→ WHAT IS BEING ASKED
Copy each of the records below word for word, without changing anything.

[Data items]
══════════════════════════════

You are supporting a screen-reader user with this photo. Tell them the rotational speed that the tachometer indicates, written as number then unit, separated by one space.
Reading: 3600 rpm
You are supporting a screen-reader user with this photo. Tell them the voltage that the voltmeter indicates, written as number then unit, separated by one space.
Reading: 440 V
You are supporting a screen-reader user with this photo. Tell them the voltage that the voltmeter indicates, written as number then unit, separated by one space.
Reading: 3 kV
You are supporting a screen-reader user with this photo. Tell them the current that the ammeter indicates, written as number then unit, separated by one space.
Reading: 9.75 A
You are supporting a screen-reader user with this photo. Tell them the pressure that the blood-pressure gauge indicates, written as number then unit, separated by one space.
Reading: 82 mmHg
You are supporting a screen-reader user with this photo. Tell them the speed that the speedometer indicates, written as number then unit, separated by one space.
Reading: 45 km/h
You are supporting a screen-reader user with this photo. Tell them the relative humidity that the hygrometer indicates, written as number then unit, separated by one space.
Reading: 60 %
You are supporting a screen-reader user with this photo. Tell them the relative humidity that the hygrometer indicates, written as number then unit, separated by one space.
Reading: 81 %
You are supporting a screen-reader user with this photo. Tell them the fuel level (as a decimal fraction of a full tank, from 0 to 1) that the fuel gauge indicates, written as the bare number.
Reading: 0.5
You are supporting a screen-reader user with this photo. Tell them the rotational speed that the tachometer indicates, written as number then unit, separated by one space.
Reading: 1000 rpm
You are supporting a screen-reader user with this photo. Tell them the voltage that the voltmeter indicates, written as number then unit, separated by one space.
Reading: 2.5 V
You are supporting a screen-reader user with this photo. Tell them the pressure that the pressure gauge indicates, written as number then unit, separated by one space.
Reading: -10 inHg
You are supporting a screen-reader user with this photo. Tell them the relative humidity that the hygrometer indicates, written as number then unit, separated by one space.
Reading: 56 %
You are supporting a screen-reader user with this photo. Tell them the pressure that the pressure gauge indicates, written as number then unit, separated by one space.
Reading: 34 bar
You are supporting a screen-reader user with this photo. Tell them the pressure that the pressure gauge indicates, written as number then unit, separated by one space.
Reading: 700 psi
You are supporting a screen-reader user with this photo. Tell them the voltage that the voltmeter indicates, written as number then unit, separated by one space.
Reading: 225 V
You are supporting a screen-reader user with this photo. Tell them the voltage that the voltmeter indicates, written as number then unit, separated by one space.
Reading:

══════════════════════════════

→ EXERCISE ANSWER
You are supporting a screen-reader user with this photo. Tell them the rotational speed that the tachometer indicates, written as number then unit, separated by one space.
Reading: 3600 rpm
You are supporting a screen-reader user with this photo. Tell them the voltage that the voltmeter indicates, written as number then unit, separated by one space.
Reading: 440 V
You are supporting a screen-reader user with this photo. Tell them the voltage that the voltmeter indicates, written as number then unit, separated by one space.
Reading: 3 kV
You are supporting a screen-reader user with this photo. Tell them the current that the ammeter indicates, written as number then unit, separated by one space.
Reading: 9.75 A
You are supporting a screen-reader user with this photo. Tell them the pressure that the blood-pressure gauge indicates, written as number then unit, separated by one space.
Reading: 82 mmHg
You are supporting a screen-reader user with this photo. Tell them the speed that the speedometer indicates, written as number then unit, separated by one space.
Reading: 45 km/h
You are supporting a screen-reader user with this photo. Tell them the relative humidity that the hygrometer indicates, written as number then unit, separated by one space.
Reading: 60 %
You are supporting a screen-reader user with this photo. Tell them the relative humidity that the hygrometer indicates, written as number then unit, separated by one space.
Reading: 81 %
You are supporting a screen-reader user with this photo. Tell them the fuel level (as a decimal fraction of a full tank, from 0 to 1) that the fuel gauge indicates, written as the bare number.
Reading: 0.5
You are supporting a screen-reader user with this photo. Tell them the rotational speed that the tachometer indicates, written as number then unit, separated by one space.
Reading: 1000 rpm
You are supporting a screen-reader user with this photo. Tell them the voltage that the voltmeter indicates, written as number then unit, separated by one space.
Reading: 2.5 V
You are supporting a screen-reader user with this photo. Tell them the pressure that the pressure gauge indicates, written as number then unit, separated by one space.
Reading: -10 inHg
You are supporting a screen-reader user with this photo. Tell them the relative humidity that the hygrometer indicates, written as number then unit, separated by one space.
Reading: 56 %
You are supporting a screen-reader user with this photo. Tell them the pressure that the pressure gauge indicates, written as number then unit, separated by one space.
Reading: 34 bar
You are supporting a screen-reader user with this photo. Tell them the pressure that the pressure gauge indicates, written as number then unit, separated by one space.
Reading: 700 psi
You are supporting a screen-reader user with this photo. Tell them the voltage that the voltmeter indicates, written as number then unit, separated by one space.
Reading: 225 V
You are supporting a screen-reader user with this photo. Tell them the voltage that the voltmeter indicates, written as number then unit, separated by one space.
Reading:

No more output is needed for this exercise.